Can I Use Factor Sets to Solve GCD Problems?

[PsychonautQQ]

Homework Statement

if 1 = gcd(a,b), show that gcd(ac,b) = gcd(c,b)

Homework Equations

None

The Attempt at a Solution

My attempt at a solution:

Let d = gcd(ac,b),
Let g = gcd(c,b),
I want to show that g|d and that d|g. I then went on to make a bunch of circular writing and get nowhere... I set up things like:

1 = ax + by
d = acw + bz --> 1 = (ac/d)w + (b/d)z
g = cn + bm --> 1 = (c/d)n + (b/d)m

Is my approach here a solid method?

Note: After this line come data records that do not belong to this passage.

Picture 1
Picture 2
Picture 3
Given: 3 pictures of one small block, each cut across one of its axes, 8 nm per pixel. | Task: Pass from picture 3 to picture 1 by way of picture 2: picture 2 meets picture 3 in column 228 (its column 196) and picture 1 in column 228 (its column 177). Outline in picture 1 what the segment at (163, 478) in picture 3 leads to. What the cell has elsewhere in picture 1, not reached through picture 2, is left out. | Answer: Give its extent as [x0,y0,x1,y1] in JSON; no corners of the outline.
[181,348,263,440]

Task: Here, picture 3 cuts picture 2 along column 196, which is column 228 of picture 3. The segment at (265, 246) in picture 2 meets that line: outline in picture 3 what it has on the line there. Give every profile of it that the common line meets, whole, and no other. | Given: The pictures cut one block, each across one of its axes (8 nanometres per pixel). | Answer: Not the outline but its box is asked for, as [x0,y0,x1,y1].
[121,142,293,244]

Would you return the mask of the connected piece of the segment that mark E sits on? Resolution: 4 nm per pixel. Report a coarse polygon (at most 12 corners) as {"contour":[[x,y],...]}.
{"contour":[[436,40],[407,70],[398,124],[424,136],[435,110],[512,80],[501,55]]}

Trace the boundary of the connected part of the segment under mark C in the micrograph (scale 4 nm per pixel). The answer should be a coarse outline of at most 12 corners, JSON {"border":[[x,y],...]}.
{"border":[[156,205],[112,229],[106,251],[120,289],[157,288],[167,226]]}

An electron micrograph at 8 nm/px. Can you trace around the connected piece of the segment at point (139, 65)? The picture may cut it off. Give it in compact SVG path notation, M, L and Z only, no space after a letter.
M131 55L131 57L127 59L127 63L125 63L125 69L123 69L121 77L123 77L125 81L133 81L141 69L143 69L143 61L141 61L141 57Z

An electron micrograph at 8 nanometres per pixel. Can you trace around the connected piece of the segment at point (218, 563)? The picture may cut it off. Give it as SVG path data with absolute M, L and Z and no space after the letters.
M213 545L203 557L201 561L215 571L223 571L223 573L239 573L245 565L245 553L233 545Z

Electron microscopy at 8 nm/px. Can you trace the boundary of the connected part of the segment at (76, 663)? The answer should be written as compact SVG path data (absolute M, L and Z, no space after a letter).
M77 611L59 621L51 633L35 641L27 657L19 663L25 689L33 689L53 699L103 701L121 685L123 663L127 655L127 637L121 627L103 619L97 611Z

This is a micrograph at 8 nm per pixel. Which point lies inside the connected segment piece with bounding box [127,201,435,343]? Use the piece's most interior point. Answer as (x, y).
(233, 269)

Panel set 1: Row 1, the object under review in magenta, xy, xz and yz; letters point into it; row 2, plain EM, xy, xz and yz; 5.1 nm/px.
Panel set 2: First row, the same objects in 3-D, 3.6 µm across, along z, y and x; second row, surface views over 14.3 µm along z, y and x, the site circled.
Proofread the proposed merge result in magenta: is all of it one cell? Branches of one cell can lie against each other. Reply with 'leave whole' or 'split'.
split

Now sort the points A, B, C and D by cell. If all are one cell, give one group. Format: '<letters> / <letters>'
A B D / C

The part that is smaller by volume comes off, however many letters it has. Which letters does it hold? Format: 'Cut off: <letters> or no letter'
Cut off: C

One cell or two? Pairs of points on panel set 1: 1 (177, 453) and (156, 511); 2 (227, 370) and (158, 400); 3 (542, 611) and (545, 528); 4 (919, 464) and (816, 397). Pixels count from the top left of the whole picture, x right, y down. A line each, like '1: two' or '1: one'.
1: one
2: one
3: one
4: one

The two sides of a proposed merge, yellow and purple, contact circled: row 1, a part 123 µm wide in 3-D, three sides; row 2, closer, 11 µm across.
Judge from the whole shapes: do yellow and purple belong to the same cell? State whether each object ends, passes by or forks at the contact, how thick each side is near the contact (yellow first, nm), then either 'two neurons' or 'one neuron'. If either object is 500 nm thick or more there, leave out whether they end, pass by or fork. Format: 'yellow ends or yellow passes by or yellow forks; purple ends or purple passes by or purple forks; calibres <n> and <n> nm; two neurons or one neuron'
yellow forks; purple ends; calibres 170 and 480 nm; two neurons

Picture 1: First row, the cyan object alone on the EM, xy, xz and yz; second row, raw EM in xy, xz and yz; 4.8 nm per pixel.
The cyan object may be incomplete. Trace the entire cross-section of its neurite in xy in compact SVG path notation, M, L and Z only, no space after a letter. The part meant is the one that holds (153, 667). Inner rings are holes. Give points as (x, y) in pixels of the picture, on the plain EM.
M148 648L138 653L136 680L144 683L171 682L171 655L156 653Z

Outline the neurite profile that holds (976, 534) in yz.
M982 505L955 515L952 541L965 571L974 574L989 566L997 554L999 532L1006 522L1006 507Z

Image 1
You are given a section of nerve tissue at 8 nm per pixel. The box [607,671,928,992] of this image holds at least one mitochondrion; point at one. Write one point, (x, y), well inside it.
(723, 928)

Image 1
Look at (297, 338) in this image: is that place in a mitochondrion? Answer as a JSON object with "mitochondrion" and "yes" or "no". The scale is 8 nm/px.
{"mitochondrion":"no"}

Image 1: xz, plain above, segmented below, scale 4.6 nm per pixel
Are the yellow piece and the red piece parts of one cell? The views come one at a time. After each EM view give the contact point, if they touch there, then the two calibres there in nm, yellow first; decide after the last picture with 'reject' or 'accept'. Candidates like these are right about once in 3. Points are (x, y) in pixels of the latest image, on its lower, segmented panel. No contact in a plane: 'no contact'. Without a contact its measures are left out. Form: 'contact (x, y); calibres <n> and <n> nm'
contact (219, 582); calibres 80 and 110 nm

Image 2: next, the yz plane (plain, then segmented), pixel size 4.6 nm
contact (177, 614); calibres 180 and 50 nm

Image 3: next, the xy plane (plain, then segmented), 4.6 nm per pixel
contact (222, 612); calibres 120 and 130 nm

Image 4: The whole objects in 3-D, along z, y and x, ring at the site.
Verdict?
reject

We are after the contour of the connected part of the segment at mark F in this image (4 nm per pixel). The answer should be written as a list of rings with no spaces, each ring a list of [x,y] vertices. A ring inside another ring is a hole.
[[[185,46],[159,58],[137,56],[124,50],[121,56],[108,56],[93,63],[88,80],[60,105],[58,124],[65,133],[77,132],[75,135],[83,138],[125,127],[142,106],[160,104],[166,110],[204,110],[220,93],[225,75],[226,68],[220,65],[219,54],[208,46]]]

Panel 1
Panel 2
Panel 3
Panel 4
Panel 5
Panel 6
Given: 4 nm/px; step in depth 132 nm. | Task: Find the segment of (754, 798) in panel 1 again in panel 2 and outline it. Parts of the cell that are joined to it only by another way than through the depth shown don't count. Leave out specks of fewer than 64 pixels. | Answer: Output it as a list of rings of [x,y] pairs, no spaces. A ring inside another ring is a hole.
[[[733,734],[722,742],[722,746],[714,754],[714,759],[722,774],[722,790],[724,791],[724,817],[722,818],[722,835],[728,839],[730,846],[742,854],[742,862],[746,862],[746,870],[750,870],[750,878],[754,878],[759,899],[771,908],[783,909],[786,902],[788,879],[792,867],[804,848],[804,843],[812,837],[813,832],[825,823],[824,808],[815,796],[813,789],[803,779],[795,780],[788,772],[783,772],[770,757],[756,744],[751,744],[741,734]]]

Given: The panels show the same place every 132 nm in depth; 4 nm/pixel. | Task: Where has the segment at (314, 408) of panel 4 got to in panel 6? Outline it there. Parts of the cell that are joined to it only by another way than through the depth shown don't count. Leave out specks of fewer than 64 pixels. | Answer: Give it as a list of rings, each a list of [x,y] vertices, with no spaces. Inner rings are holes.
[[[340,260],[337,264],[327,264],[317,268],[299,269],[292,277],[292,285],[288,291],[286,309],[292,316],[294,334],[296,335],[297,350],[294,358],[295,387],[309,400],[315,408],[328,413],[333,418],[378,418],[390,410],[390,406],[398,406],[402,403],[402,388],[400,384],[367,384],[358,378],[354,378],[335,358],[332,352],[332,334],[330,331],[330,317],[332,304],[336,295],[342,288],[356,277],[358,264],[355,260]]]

I can't think of any other way to show that gcd(ac,b) = gcd(c,b) besides assigning each of them a value and showing that they divide each other.

 

[RUber]

That seems to be a reliable method.
I prefer to work with factor sets:
Let A be the unique prime factor set of a, B be the unique prime factor set of b, and C be the unique prime factor set of c.
$A\cap B =\{1\}$
$AC=A \cup C$
$AC\cap B= (A \cup C) \cap B = (A\cap B) \cup (C \cap B) = 1 \cup (C \cap B)$
A similar argument should apply with repeated prime factors and combinations to find the gcd.